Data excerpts
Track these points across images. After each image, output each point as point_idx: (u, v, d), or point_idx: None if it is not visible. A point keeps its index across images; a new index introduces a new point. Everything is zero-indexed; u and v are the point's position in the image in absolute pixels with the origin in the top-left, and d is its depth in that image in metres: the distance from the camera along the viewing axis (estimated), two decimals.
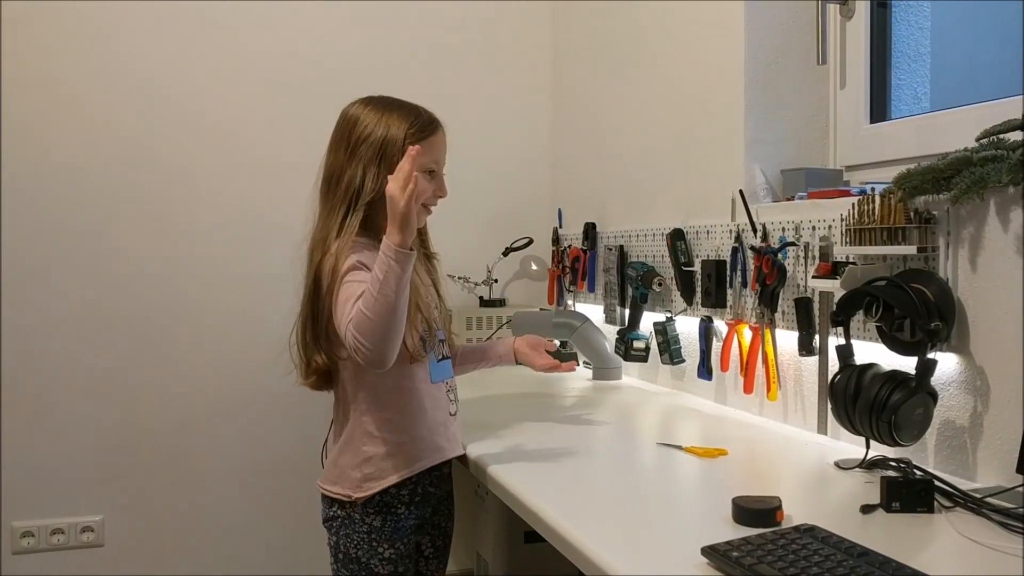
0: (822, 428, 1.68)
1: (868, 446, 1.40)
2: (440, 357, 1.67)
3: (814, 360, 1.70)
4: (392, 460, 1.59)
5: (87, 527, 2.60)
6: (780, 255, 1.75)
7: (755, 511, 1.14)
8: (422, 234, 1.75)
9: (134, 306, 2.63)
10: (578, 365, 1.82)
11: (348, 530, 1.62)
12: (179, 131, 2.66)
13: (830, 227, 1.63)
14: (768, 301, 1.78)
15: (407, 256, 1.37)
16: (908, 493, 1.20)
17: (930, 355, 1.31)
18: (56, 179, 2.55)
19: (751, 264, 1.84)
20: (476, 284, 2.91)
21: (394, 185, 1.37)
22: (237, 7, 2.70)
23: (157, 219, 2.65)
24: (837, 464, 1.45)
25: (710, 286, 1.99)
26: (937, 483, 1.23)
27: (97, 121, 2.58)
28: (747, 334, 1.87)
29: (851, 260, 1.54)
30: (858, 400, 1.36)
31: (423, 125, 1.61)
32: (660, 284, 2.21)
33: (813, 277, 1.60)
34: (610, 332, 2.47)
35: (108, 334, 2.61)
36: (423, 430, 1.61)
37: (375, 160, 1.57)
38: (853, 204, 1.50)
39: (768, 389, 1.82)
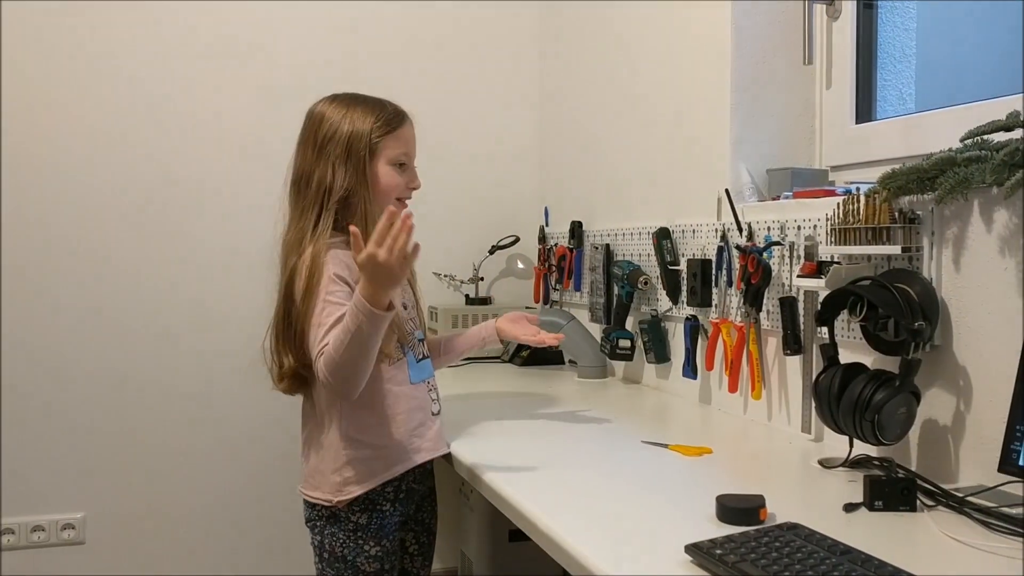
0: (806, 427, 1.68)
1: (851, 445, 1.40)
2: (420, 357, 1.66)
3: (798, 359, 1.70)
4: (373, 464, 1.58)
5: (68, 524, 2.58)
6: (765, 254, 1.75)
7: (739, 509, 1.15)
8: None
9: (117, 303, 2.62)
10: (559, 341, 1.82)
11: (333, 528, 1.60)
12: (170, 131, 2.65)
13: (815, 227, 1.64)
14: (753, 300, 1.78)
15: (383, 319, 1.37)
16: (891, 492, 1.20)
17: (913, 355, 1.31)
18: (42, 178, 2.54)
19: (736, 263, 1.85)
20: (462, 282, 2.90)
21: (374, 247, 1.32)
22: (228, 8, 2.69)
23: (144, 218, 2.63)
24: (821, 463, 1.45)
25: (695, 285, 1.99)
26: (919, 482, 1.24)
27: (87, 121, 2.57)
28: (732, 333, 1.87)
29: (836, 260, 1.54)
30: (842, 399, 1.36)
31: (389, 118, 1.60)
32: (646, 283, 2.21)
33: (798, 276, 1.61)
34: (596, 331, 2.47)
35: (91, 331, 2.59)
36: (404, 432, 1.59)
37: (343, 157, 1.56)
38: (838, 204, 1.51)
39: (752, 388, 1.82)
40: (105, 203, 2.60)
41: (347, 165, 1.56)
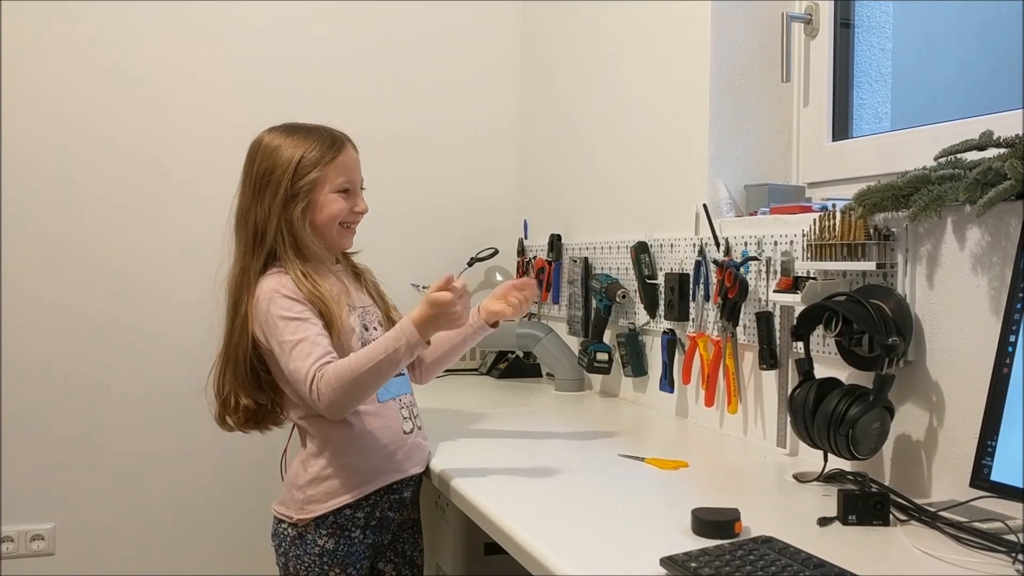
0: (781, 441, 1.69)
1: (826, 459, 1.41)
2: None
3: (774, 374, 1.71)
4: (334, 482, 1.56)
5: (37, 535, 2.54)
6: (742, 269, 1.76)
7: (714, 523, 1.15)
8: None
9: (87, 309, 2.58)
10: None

> What you are asked to do
Give the records again without a single change, and exclude the pictures.

> Result for this exercise
Track these points across images. After each image, output each point as point_idx: (u, v, d), or point_idx: None if it is not visible. A point keeps its index across images; a new index introduces a new point. Everything is zero-indexed; u and v are the point's position in the image in absolute pixels with the origin in the top-left, and d is its depth in that image in metres: the distance from the camera along the viewing axis (estimated), two decimals.
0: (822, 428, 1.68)
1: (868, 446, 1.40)
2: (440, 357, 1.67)
3: (814, 360, 1.70)
4: (392, 460, 1.59)
5: (87, 527, 2.60)
6: (780, 255, 1.75)
7: (755, 511, 1.14)
8: (422, 234, 1.75)
9: (134, 306, 2.63)
10: (578, 365, 1.82)
11: (348, 530, 1.62)
12: (179, 131, 2.66)
13: (830, 227, 1.63)
14: (768, 301, 1.78)
15: (407, 256, 1.37)
16: (908, 493, 1.20)
17: (930, 355, 1.31)
18: (56, 179, 2.55)
19: (751, 264, 1.84)
20: (476, 284, 2.91)
21: (394, 185, 1.37)
22: (237, 7, 2.70)
23: (157, 219, 2.65)
24: (837, 464, 1.45)
25: (710, 286, 1.99)
26: (937, 483, 1.23)
27: (97, 121, 2.58)
28: (747, 334, 1.87)
29: (851, 260, 1.54)
30: (858, 400, 1.36)
31: (423, 125, 1.61)
32: (660, 284, 2.21)
33: (813, 277, 1.60)
34: (610, 332, 2.47)
35: (108, 334, 2.61)
36: (423, 430, 1.61)
37: (375, 160, 1.57)
38: (853, 204, 1.50)
39: (768, 389, 1.82)
0: (806, 427, 1.68)
1: (851, 445, 1.40)
2: (420, 357, 1.66)
3: (798, 359, 1.70)
4: (373, 464, 1.58)
5: (68, 524, 2.58)
6: (765, 254, 1.75)
7: (739, 509, 1.15)
8: None
9: (117, 303, 2.62)
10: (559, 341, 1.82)
11: (333, 528, 1.60)
12: (170, 131, 2.65)
13: (815, 227, 1.64)
14: (753, 300, 1.78)
15: (383, 319, 1.37)
16: (891, 492, 1.20)
17: (913, 355, 1.31)
18: (42, 178, 2.54)
19: (736, 263, 1.85)
20: (462, 282, 2.90)
21: (374, 247, 1.32)
22: (228, 8, 2.69)
23: (144, 218, 2.63)
24: (821, 463, 1.45)
25: (695, 285, 1.99)
26: (919, 482, 1.24)
27: (87, 121, 2.57)
28: (732, 333, 1.87)
29: (836, 260, 1.54)
30: (842, 399, 1.36)
31: (389, 118, 1.60)
32: (646, 283, 2.21)
33: (798, 276, 1.61)
34: (596, 331, 2.47)
35: (91, 331, 2.59)
36: (404, 432, 1.59)
37: (343, 157, 1.56)
38: (838, 204, 1.51)
39: (752, 388, 1.82)
40: (105, 203, 2.60)
41: (347, 165, 1.56)
0: (781, 441, 1.69)
1: (826, 459, 1.41)
2: None
3: (774, 374, 1.71)
4: (334, 482, 1.56)
5: (37, 535, 2.54)
6: (742, 269, 1.76)
7: (714, 523, 1.15)
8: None
9: (87, 309, 2.58)
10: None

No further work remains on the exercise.